How much time do you spend with your mobile devices? Could you even survive a day without them? Rising figures of sold smartphones and tablets as well as declines in PC sales indicate that our world is becoming more and more mobile. But will our behavior really change to mobile usage only? Let’s have a look on some facts on this topic and on where the future of digital is heading.
Mobile devices are gaining increasing popularity
Smartphones and tablets are overtaking PCs
Mobile has always been much more than just technology. With the huge uptake of smartphones, technology and mobile experience grow closer together. The rise of smartphones and tablets clearly shows that there is a shift from desktop to mobile. While the sales of personal computers have a bearish tendency, the number of sold smartphones and tablets are booming. Especially smartphones are skyrocketing: The annual global sales increased from zero to 600 million within only a few years and in the US the smartphone penetration is already at 60 per cent. The tablet market is a few years behind, but still growing. Also wearables, such as smartwatches and smart glasses, gain increasing popularity.
Mobile devices are not just smaller or less powerful than computers – They are another way of thinking and a unique form of media that offer more interactivity. Altogether 3 billion people use the internet worldwide and more and more people already prefer to be online with mobile devices, rather than desktop PCs. Nearly 60 per cent of online devices are now smartphones or tablets. People like you and me have their mobile devices with them all the time and always on.
Changing consumer behavior
This development shows a change in consumer behavior. PCs are only semi-portable, mostly shared or often used at work. Nowadays, before upgrading or buying a new PC people are now rethinking the need of owning a PC and often decide not to purchase a new one. On the other hand, people use their mobile devices individually and mostly for talking, texting, social networking and visiting websites. Things like the address book and pictures are accessible for all apps, push notifications inform on news and the home screen icons make it easy to use and switch between apps – This makes mobile devices more interactive and social.

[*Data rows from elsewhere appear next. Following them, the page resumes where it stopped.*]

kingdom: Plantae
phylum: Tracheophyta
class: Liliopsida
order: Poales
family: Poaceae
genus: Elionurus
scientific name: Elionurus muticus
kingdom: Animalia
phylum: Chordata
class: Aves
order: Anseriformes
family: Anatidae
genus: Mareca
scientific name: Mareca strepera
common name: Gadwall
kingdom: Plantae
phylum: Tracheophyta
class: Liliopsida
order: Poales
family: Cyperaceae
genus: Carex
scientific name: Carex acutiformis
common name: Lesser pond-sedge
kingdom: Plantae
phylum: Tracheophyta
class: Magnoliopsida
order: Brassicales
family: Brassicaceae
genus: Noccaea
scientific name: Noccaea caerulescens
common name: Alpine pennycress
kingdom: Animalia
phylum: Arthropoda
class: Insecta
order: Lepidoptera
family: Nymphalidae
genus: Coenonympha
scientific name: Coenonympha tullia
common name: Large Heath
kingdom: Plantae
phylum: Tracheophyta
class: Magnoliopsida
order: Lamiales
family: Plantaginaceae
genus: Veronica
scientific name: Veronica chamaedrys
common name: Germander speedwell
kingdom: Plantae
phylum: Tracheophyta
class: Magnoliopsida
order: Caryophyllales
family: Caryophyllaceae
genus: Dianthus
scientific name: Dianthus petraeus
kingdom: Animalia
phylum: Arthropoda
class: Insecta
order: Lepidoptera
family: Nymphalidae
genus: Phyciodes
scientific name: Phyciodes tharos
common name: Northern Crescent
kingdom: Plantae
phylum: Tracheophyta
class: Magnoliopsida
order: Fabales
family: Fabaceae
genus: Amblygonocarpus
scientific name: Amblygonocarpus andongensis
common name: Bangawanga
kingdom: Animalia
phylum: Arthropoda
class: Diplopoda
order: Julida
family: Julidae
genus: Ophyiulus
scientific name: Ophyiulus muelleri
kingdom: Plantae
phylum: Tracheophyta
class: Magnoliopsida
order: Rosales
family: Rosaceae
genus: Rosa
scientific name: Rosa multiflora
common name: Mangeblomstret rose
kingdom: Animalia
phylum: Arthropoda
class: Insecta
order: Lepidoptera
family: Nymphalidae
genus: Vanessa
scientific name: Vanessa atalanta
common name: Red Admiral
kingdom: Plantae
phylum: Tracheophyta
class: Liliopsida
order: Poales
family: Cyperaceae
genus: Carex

If we compare the different devices, it is interesting that each device has its own prime time. Computers are preferably used at midday, mobile phones in the afternoon and tablets in the evening. On average, people spend an hour a day with their smartphones and half an hour with their tablet each time they use it. Most important is the simultaneous use of multiple devices and screens. For example while watching TV, people are checking their emails, browse the internet, are active online on social media, searching for information or playing games. In this case the share of PCs is relatively small and overtaken by the boom of smartphones and tablets.
Apps and more
The most popular platforms for mobile devices are still iOS and Android, whereas Android currently is the most dominant one. About 80 per cent of smartphones and 60 per cent of tablets run on Android. However, iPad is a dominant player when it comes to web traffic. Moreover, people love apps. According to a study of Flurry Analytics, the use of apps increased by 115 per cent in 2013. Since 2009 the number of app downloads has risen to 50 billion for Android and 60 billion for iOS. Even though every app category has been showing growth within the last year, the categories messaging & social and utilities & productivity recorded an extraordinary growth. There are over 50 social messaging apps with over a million downloads on the Google Play Store (mysms belongs to this group, too :)). Even though this growth is mainly caused by the biggest messaging apps, it doesn’t mean that these apps enjoy a monopoly. Facebook for example has overtaken the social experience on desktops. But there is no service that has it overtaken on mobile yet. Each app is competing for attention against countless other apps. Users can easily look for their best option which meets their needs best. The criterion which often matters most is which apps or services friends use. It is valuable and convenient for people if they can combine all their needs and friends in one service. However, people still don’t really mind to switch between social apps on mobile.
It seems that our future will be dominated by mobile devices. So the question is: Should you be mobile only? Definitely not. The world is multi-screen, so it’s better to be mobile, too.